_WHAT YOU ARE ASKED TO DO:_
Make an exact copy of the listing below. Pictures stay out of it.

INFORMATION SUPPLIED below:

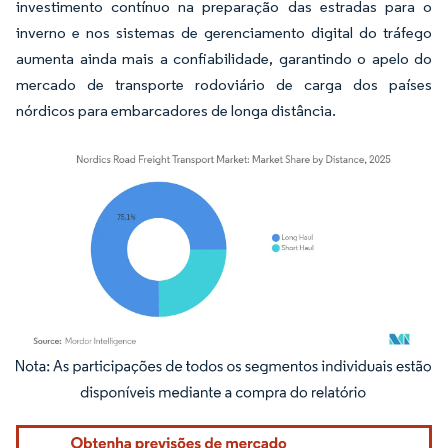
investimento contínuo na preparação das estradas para o
inverno e nos sistemas de gerenciamento digital do tráfego
aumenta ainda mais a confiabilidade, garantindo o apelo do
mercado de transporte rodoviário de carga dos países
nórdicos para embarcadores de longa distância.
Imagem © Mordor Intelligence. O reuso requer atribuição conforme CC BY 4.0.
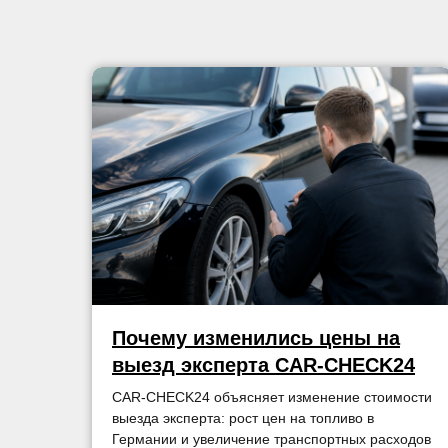
Почему изменились цены на
выезд эксперта CAR-CHECK24
CAR-CHECK24 объясняет изменение стоимости
выезда эксперта: рост цен на топливо в
Германии и увеличение транспортных расходов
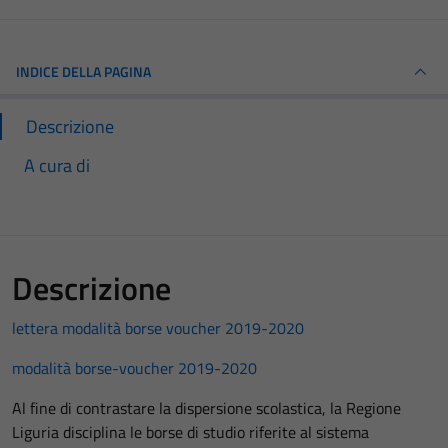
INDICE DELLA PAGINA
Descrizione
A cura di
Descrizione
lettera modalità borse voucher 2019-2020
modalità borse-voucher 2019-2020
Al fine di contrastare la dispersione scolastica, la Regione
Liguria disciplina le borse di studio riferite al sistema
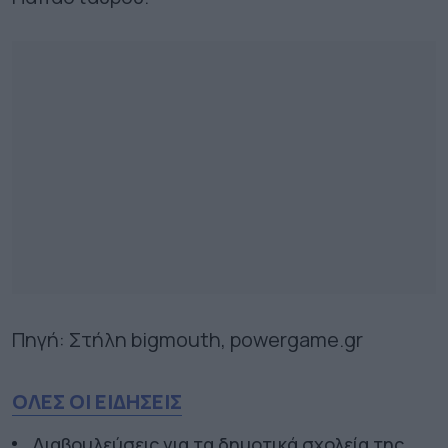
Πηγή: Στήλη bigmouth, powergame.gr
ΟΛΕΣ ΟΙ ΕΙΔΗΣΕΙΣ
Διαβουλεύσεις για τα δημοτικά σχολεία της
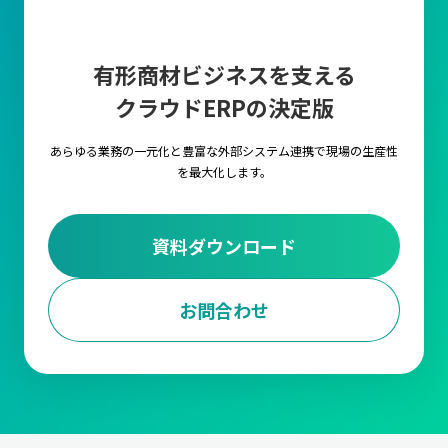
有形商材ビジネスを支える
クラウドERPの決定版
あらゆる業務の一元化と豊富な外部システム連携で
現場の生産性
を最大化します。
資料ダウンロード
お問合わせ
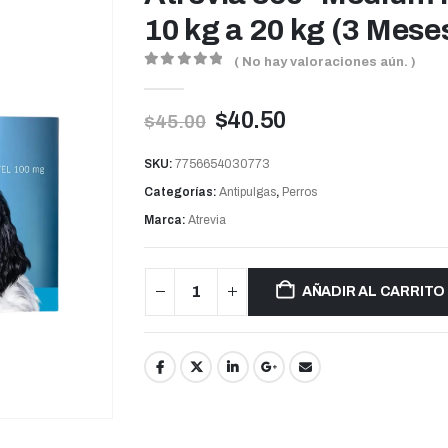
10 kg a 20 kg (3 Mese
( No hay valoraciones aún. )
0
out of 5
$
40.50
$
45.00
SKU:
7756654030773
Categorías:
Antipulgas
,
Perros
Marca:
Atrevia
AÑADIR AL CARRITO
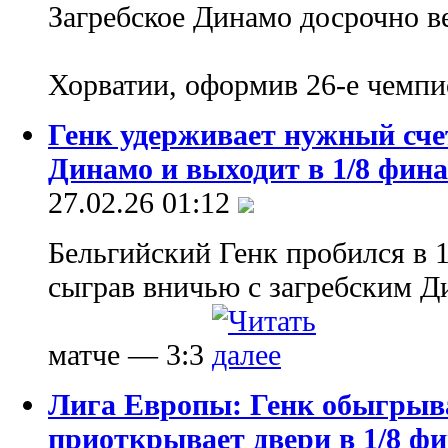
Загребское Динамо досрочно в
Хорватии, оформив 26-е чемпи
Генк удерживает нужный счет
Динамо и выходит в 1/8 фин
27.02.26 01:12
Бельгийский Генк пробился в 
сыграв вничью с загребским Д
матче — 3:3
Лига Европы: Генк обыгрыва
приоткрывает двери в 1/8 ф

End of INFORMATION SUPPLIED.

_SOLUTION BELOW:_
investimento contínuo na preparação das estradas para o
inverno e nos sistemas de gerenciamento digital do tráfego
aumenta ainda mais a confiabilidade, garantindo o apelo do
mercado de transporte rodoviário de carga dos países
nórdicos para embarcadores de longa distância.
Imagem © Mordor Intelligence. O reuso requer atribuição conforme CC BY 4.0.
Почему изменились цены на
выезд эксперта CAR-CHECK24
CAR-CHECK24 объясняет изменение стоимости
выезда эксперта: рост цен на топливо в
Германии и увеличение транспортных расходов
INDICE DELLA PAGINA
Descrizione
A cura di
Descrizione
lettera modalità borse voucher 2019-2020
modalità borse-voucher 2019-2020
Al fine di contrastare la dispersione scolastica, la Regione
Liguria disciplina le borse di studio riferite al sistema
Πηγή: Στήλη bigmouth, powergame.gr
ΟΛΕΣ ΟΙ ΕΙΔΗΣΕΙΣ
Διαβουλεύσεις για τα δημοτικά σχολεία της
有形商材ビジネスを支える
クラウドERPの決定版
あらゆる業務の一元化と豊富な外部システム連携で
現場の生産性
を最大化します。
資料ダウンロード
お問合わせ
10 kg a 20 kg (3 Mese
( No hay valoraciones aún. )
0
out of 5
$
40.50
$
45.00
SKU:
7756654030773
Categorías:
Antipulgas
,
Perros
Marca:
Atrevia
AÑADIR AL CARRITO
Загребское Динамо досрочно в
Хорватии, оформив 26-е чемпи
Генк удерживает нужный счет
Динамо и выходит в 1/8 фин
27.02.26 01:12
Бельгийский Генк пробился в 
сыграв вничью с загребским Д
матче — 3:3
Лига Европы: Генк обыгрыва
приоткрывает двери в 1/8 ф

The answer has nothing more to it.